There are many ways to achieve different configurations in different locations. You can deploy different config files. You can write code to discover the web server's location, such as by inspecting $_SERVER or php_uname(), and compute the read/write parameters accordingly.

Slaves lag awareness

LudicrousDB accommodates slave lag by making decisions, based on the defined lag threshold. If the lag threshold is not set, it will ignore the slave lag. Otherwise, it will try to find a non-lagged slave, before connecting to a lagged one.

A slave is considered lagged, if it's replication lag is bigger than the lag threshold you have defined in $wpdb->$default_lag_threshold or in the per-database settings. You can also rewrite the lag threshold, by returning $server['lag_threshold'] variable with the 'dataset' group callbacks.

LudicrousDB does not check the lag on the slaves. You have to define two callbacks callbacks to do that:

$wpdb->add_callback( $callback, 'get_lag_cache' );

and

$wpdb->add_callback( $callback, 'get_lag' );

The first one is called, before connecting to a slave and should return the replication lag in seconds or false, if unknown, based on $wpdb->lag_cache_key.

The second callback is called after a connection to a slave is established.
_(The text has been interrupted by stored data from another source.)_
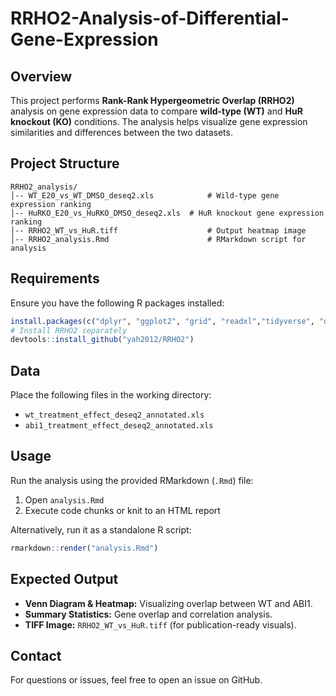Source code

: # RRHO2-Analysis-of-Differential-Gene-Expression

## Overview
This project performs **Rank-Rank Hypergeometric Overlap (RRHO2)** analysis on gene expression data to compare **wild-type (WT)** and **HuR knockout (KO)** conditions. The analysis helps visualize gene expression similarities and differences between the two datasets.

## Project Structure
```
RRHO2_analysis/
│-- WT_E20_vs_WT_DMSO_deseq2.xls            # Wild-type gene expression ranking
│-- HuRKO_E20_vs_HuRKO_DMSO_deseq2.xls  # HuR knockout gene expression ranking
│-- RRHO2_WT_vs_HuR.tiff                    # Output heatmap image
│-- RRHO2_analysis.Rmd                      # RMarkdown script for analysis
```

## Requirements
Ensure you have the following R packages installed:
```r
install.packages(c("dplyr", "ggplot2", "grid", "readxl","tidyverse", "devtools"))
# Install RRHO2 separately
devtools::install_github("yah2012/RRHO2")
```
## Data

Place the following files in the working directory:

- `wt_treatment_effect_deseq2_annotated.xls`
- `abi1_treatment_effect_deseq2_annotated.xls`

## Usage

Run the analysis using the provided RMarkdown (`.Rmd`) file:

1. Open `analysis.Rmd`
2. Execute code chunks or knit to an HTML report

Alternatively, run it as a standalone R script:

```r
rmarkdown::render("analysis.Rmd")
```

## Expected Output
- **Venn Diagram & Heatmap:** Visualizing overlap between WT and ABI1.
- **Summary Statistics:** Gene overlap and correlation analysis.
- **TIFF Image:** `RRHO2_WT_vs_HuR.tiff` (for publication-ready visuals).


## Contact
For questions or issues, feel free to open an issue on GitHub.
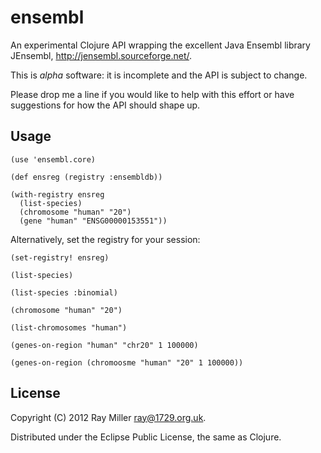 # ensembl

An experimental Clojure API wrapping the excellent Java Ensembl
library JEnsembl, <http://jensembl.sourceforge.net/>.

This is *alpha* software: it is incomplete and the API is subject to
change.

Please drop me a line if you would like to help with this effort or
have suggestions for how the API should shape up.

## Usage

    (use 'ensembl.core)
 
    (def ensreg (registry :ensembldb))

    (with-registry ensreg
      (list-species)
      (chromosome "human" "20")
      (gene "human" "ENSG00000153551"))

Alternatively, set the registry for your session:
      
    (set-registry! ensreg)

    (list-species)

    (list-species :binomial)

    (chromosome "human" "20")

    (list-chromosomes "human")

    (genes-on-region "human" "chr20" 1 100000)

    (genes-on-region (chromoosme "human" "20" 1 100000))

## License

Copyright (C) 2012 Ray Miller <ray@1729.org.uk>.

Distributed under the Eclipse Public License, the same as Clojure.
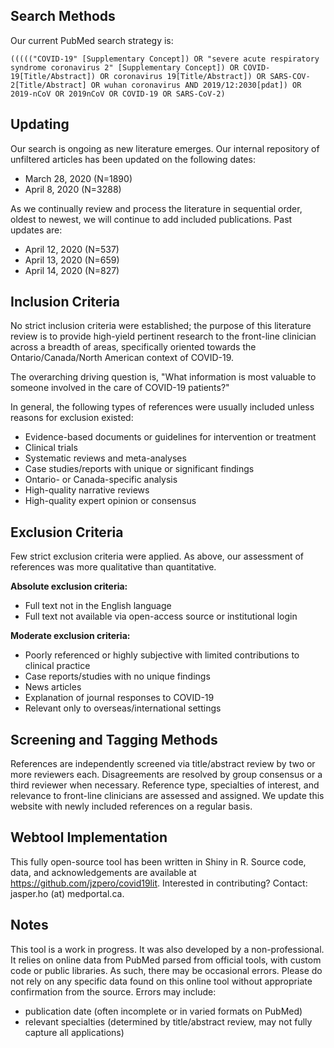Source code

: ## Search Methods
Our current PubMed search strategy is:

```
((((("COVID-19" [Supplementary Concept]) OR "severe acute respiratory syndrome coronavirus 2" [Supplementary Concept]) OR COVID-19[Title/Abstract]) OR coronavirus 19[Title/Abstract]) OR SARS-COV-2[Title/Abstract] OR wuhan coronavirus AND 2019/12:2030[pdat]) OR 2019-nCoV OR 2019nCoV OR COVID-19 OR SARS-CoV-2)
```

## Updating

Our search is ongoing as new literature emerges. Our internal repository of unfiltered articles has been updated on the following dates:

- March 28, 2020 (N=1890)
- April 8, 2020 (N=3288)

As we continually review and process the literature in sequential order, oldest to newest, we will continue to add included publications. Past updates are:

- April 12, 2020 (N=537)
- April 13, 2020 (N=659)
- April 14, 2020 (N=827)

## Inclusion Criteria
No strict inclusion criteria were established; the purpose of this literature review is to provide high-yield pertinent research to the front-line clinician across a breadth of areas, specifically oriented towards the Ontario/Canada/North American context of COVID-19.

The overarching driving question is, "What information is most valuable to someone involved in the care of COVID-19 patients?"

In general, the following types of references were usually included unless reasons for exclusion existed:

- Evidence-based documents or guidelines for intervention or treatment
- Clinical trials
- Systematic reviews and meta-analyses
- Case studies/reports with unique or significant findings
- Ontario- or Canada-specific analysis
- High-quality narrative reviews
- High-quality expert opinion or consensus


## Exclusion Criteria
Few strict exclusion criteria were applied. As above, our assessment of references was more qualitative than quantitative.

**Absolute exclusion criteria:** 

 - Full text not in the English language  
 - Full text not available via open-access source or institutional login

**Moderate exclusion criteria:**  

 - Poorly referenced or highly subjective with limited contributions to clinical practice
 - Case reports/studies with no unique findings
 - News articles
 - Explanation of journal responses to COVID-19
 - Relevant only to overseas/international settings

## Screening and Tagging Methods
References are independently screened via title/abstract review by two or more reviewers each.
Disagreements are resolved by group consensus or a third reviewer when necessary.
Reference type, specialties of interest, and relevance to front-line clinicians are assessed and assigned.
We update this website with newly included references on a regular basis.

## Webtool Implementation
This fully open-source tool has been written in Shiny in R. Source code, data, and acknowledgements are available at https://github.com/jzpero/covid19lit. Interested in contributing? Contact: jasper.ho (at) medportal.ca.

## Notes
This tool is a work in progress. It was also developed by a non-professional. It relies on online data from PubMed parsed from official tools, with custom code or public libraries. As such, there may be occasional errors. Please do not rely on any specific data found on this online tool without appropriate confirmation from the source. Errors may include:

- publication date (often incomplete or in varied formats on PubMed)
- relevant specialties (determined by title/abstract review, may not fully capture all applications)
It should return it's replication lag or false, if unknown, based on the connection in $wpdb->dbhs[ $wpdb->dbhname ].

Sample replication lag detection configuration.

To detect replication lag, try mk-heartbeat: (http://www.maatkit.org/doc/mk-heartbeat.html)
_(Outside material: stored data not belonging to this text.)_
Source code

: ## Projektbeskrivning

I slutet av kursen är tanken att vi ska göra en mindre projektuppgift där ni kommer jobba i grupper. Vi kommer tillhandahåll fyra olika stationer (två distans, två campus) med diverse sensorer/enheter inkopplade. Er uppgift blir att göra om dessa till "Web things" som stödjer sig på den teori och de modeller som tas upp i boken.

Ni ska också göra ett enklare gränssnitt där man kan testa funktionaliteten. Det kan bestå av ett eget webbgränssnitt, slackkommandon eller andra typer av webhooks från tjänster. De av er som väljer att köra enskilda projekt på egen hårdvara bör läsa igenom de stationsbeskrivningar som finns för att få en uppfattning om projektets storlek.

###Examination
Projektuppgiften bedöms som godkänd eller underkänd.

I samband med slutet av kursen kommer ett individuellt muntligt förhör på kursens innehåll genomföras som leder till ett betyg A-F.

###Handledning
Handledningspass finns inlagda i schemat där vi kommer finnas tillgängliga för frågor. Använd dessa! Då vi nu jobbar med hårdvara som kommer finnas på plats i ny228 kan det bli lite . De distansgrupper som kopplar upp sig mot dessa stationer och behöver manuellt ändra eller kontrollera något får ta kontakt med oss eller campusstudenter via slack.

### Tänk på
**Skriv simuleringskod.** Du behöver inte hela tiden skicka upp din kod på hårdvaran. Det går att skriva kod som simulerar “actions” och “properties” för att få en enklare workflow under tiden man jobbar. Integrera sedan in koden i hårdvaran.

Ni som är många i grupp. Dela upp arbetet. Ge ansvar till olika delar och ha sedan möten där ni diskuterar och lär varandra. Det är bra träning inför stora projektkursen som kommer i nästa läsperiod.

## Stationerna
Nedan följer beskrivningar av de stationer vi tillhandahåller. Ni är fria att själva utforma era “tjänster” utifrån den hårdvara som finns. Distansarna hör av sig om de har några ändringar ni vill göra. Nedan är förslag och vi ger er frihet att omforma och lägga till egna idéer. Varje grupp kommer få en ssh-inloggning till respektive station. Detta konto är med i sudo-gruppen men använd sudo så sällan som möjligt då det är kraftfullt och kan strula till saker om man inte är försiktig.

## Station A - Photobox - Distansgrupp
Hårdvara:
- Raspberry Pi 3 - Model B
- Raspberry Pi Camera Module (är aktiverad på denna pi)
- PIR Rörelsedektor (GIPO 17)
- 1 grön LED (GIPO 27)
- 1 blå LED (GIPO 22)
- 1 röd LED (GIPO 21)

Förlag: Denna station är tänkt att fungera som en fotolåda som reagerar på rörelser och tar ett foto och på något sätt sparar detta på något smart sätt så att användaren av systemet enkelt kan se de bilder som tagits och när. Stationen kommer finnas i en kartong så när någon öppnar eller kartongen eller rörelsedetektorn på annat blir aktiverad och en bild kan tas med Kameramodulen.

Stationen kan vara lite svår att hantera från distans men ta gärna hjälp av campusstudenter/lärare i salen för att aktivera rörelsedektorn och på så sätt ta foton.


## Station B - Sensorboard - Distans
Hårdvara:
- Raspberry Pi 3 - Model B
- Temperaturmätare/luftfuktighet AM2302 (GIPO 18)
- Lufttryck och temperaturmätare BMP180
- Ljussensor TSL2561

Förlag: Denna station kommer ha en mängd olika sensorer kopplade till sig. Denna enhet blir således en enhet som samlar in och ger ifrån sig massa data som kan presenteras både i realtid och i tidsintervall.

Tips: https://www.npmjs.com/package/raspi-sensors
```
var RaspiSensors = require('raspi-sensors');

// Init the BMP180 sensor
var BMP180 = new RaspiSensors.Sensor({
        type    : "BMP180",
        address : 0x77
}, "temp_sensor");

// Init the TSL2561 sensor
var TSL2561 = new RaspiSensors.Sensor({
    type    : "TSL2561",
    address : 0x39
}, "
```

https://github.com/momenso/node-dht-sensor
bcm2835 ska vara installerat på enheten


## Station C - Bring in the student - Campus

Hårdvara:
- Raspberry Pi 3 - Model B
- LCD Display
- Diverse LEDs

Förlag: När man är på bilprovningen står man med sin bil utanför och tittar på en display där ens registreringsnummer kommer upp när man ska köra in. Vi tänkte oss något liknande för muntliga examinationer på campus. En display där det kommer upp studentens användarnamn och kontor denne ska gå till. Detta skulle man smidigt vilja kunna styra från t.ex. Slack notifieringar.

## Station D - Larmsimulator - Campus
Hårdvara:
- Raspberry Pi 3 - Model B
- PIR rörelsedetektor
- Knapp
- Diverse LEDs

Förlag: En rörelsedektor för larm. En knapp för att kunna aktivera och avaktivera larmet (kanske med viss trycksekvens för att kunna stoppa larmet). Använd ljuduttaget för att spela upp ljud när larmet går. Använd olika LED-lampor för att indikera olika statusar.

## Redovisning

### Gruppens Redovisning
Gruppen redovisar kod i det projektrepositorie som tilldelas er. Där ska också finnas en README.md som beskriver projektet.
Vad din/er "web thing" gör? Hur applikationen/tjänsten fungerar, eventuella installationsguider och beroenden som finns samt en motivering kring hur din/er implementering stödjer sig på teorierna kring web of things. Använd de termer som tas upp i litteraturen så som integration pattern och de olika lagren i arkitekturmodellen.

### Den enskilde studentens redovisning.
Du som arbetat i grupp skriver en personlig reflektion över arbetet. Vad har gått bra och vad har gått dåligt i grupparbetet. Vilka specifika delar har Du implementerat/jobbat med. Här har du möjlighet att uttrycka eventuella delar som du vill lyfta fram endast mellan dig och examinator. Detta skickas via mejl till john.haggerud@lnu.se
This implementation requires the database user to have read access to the heartbeat table.

The cache uses shared memory for portability. Can be modified to work with Memcached, APC and etc.

$wpdb->lag_cache_ttl = 30;
$wpdb->shmem_key = ftok( __FILE__, "Y" );
$wpdb->shmem_size = 128 * 1024;

$wpdb->add_callback( 'get_lag_cache', 'get_lag_cache' );
$wpdb->add_callback( 'get_lag',       'get_lag' );

function get_lag_cache( $wpdb ) {
	$segment = shm_attach( $wpdb->shmem_key, $wpdb->shmem_size, 0600 );
	$lag_data = @shm_get_var( $segment, 0 );
	shm_detach( $segment );

	if ( !is_array( $lag_data ) || !is_array( $lag_data[ $wpdb->lag_cache_key ] ) )
		return false;

	if ( $wpdb->lag_cache_ttl < time() - $lag_data[ $wpdb->lag_cache_key ][ 'timestamp' ] )
		return false;

	return $lag_data[ $wpdb->lag_cache_key ][ 'lag' ];
}

function get_lag( $wpdb ) {
	$dbh = $wpdb->dbhs[ $wpdb->dbhname ];

	if ( !mysql_select_db( 'heartbeat', $dbh ) )
		return false;

	$result = mysql_query( "SELECT UNIX_TIMESTAMP() - UNIX_TIMESTAMP(ts) AS lag FROM heartbeat LIMIT 1", $dbh );

	if ( !$result || false === $row = mysql_fetch_assoc( $result ) )
		return false;

	// Cache the result in shared memory with timestamp
	$sem_id = sem_get( $wpdb->shmem_key, 1, 0600, 1 ) ;
	sem_acquire( $sem_id );
	$segment = shm_attach( $wpdb->shmem_key, $wpdb->shmem_size, 0600 );
	$lag_data = @shm_get_var( $segment, 0 );

	if ( !is_array( $lag_data ) )
		$lag_data = array();

	$lag_data[ $wpdb->lag_cache_key ] = array( 'timestamp' => time(), 'lag' => $row[ 'lag' ] );
	shm_put_var( $segment, 0, $lag_data );
	shm_detach( $segment );
	sem_release( $sem_id );

	return $row[ 'lag' ];
}